RODONDI, Le droit de réponse dans les médias, thèse Lausanne
1991, p. 43/44). Elle peut même assumer une fonction réparatrice
(PEDRAZZINI/OBERHOLZER, Grundriss des Personenrechts, 3e éd. 1989,
p. 156). C'est une mise au point en vue de réduire, voire supprimer, le
trouble laissé par un article auprès des destinataires, une atteinte qui
existe toujours et doit être écartée, le cas échéant, le plus rapidement
possible. Ce moyen de défense était déjà admis sous l'ancien droit (ATF
106 II 101 consid. 4, 104 II 2/3, 103 II 166, 100 II 180 consid. 6 et
les arrêts cités).

    Il le fut déjà au titre d'une mesure provisoire destinée à faire cesser
l'atteinte (ATF 107 Ia 277 ss, spéc. p. 282 ss; cf. RSJ 1988 p. 421 No
69 et ZR 1988 p. 26 No 10 et p. 203 No 90). En l'absence d'un droit de
réponse institué par le droit cantonal, l'art. 28 CC autorisait qu'une
rectification immédiate fût ordonnée, lorsque c'est le seul moyen de
limiter le dommage causé par une atteinte vraisemblablement illicite aux
intérêts personnels du lésé (ATF précité p. 283 consid. c/aa; cf. PETER
JÄGGI, Fragen des privatrechtlichen Schutzes der Persönlichkeit,
RDS 1960 p. 255a; MAX KUMMER, Der zivilprozessrechtliche Schutz
des Persönlichkeitsrechtes, RJB 1967 p. 111; HANS MICHAEL RIEMER,
Persönlichkeitsschutz und Presse, in Die Verantwortlichkeit im Recht,
I Zurich 1981, p. 233; PIERRE ENGEL, Protection de la personnalité, 1985,
p. 17).

    Il n'est pas insoutenable de maintenir cette jurisprudence, appuyée
par la doctrine, dans le nouveau droit (cf.

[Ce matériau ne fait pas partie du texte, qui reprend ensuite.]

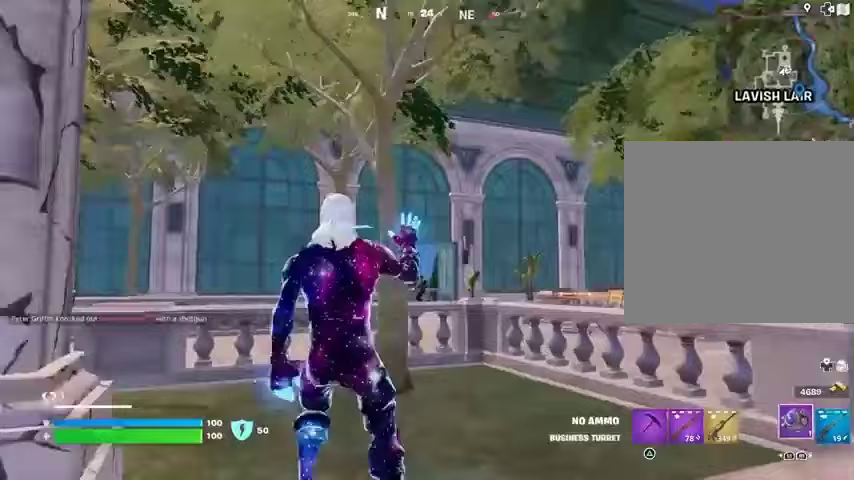
{"buttons": [], "left_stick": "right", "right_stick": "center", "events": [[167, "left_stick", "up"], [333, "left_stick", "up-right"], [500, "left_stick", "right"]]}
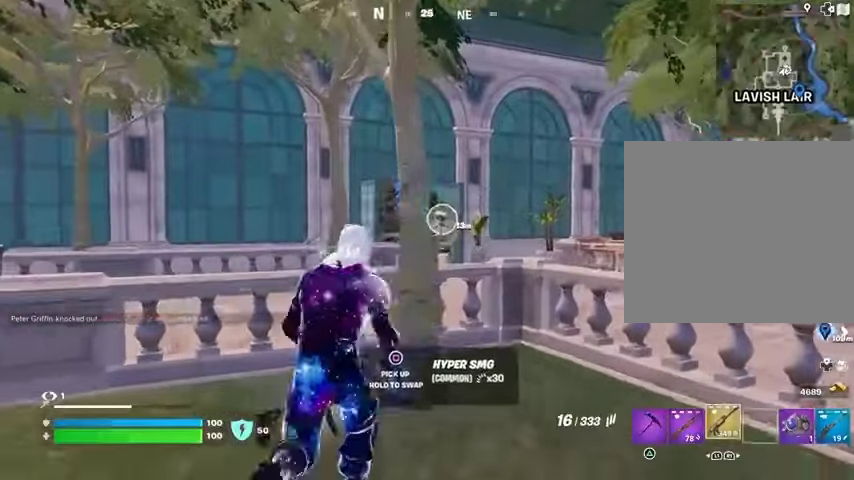
{"buttons": ["L2"], "left_stick": "right", "right_stick": "center", "events": [[100, "left_stick", "center"], [167, "left_stick", "down-left"], [367, "left_stick", "right"], [400, "L2", "down"]]}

BUCHER, loc.cit.). En effet,
les art. 28a al. 1 et 28c al. 2 usent des mêmes termes: faire cesser
l'atteinte qui subsiste, et la seconde disposition contient une énumération
non exhaustive des mesures à prendre.

    Pour la même raison de texte, jointe à l'interprétation de
l'art. 28a al. 2 CC, l'on ne saurait taxer d'arbitraire l'opinion des
juridictions cantonales qui ont admis l'applicabilité de l'art. 28c al. 3
CC à la demande de rectification par voie de mesures provisionnelles
(cf. TERCIER, op.cit., p. 155 No 1151, p. 157 No 1167, p. 175 Nos 1294
et 1298; DESCHENAUX/STEINAUER, op.cit., p. 177 No 681: si le droit
de réponse n'est pas donné, parce qu'il ne s'agit pas seulement de
faits; BUCHER, loc.cit.). Il n'est certes pas incompréhensible que l'on
veuille restreindre l'application de la disposition en jeu au stade de
la recherche des informations, puis de leur diffusion. Si la note 1151
de TERCIER n'est pas parfaitement claire, car l'auteur évoque aussi la
cessation de l'atteinte et rappelle la relation rectification/droit
de réponse, il est assez manifeste que le message du Conseil fédéral
entendait surtout éviter la censure judiciaire (FF 1982 II 690/691).
Mais s'il existe un doute, voire une interprétation préférable contre
le texte apparemment large de la loi, celle des juridictions vaudoises
n'en devient pas pour autant arbitraire (cf. ATF 117 Ia 106 consid. b,
122 consid. 1b, 139 consid. c et les arrêts cités). Au demeurant, la
cour de céans a constaté que, dans la genèse de la révision de la loi,
on a admis tant la voie des mesures provisionnelles que l'application de
l'art. 28c al. 3 CC (ATF 117 II 117/118).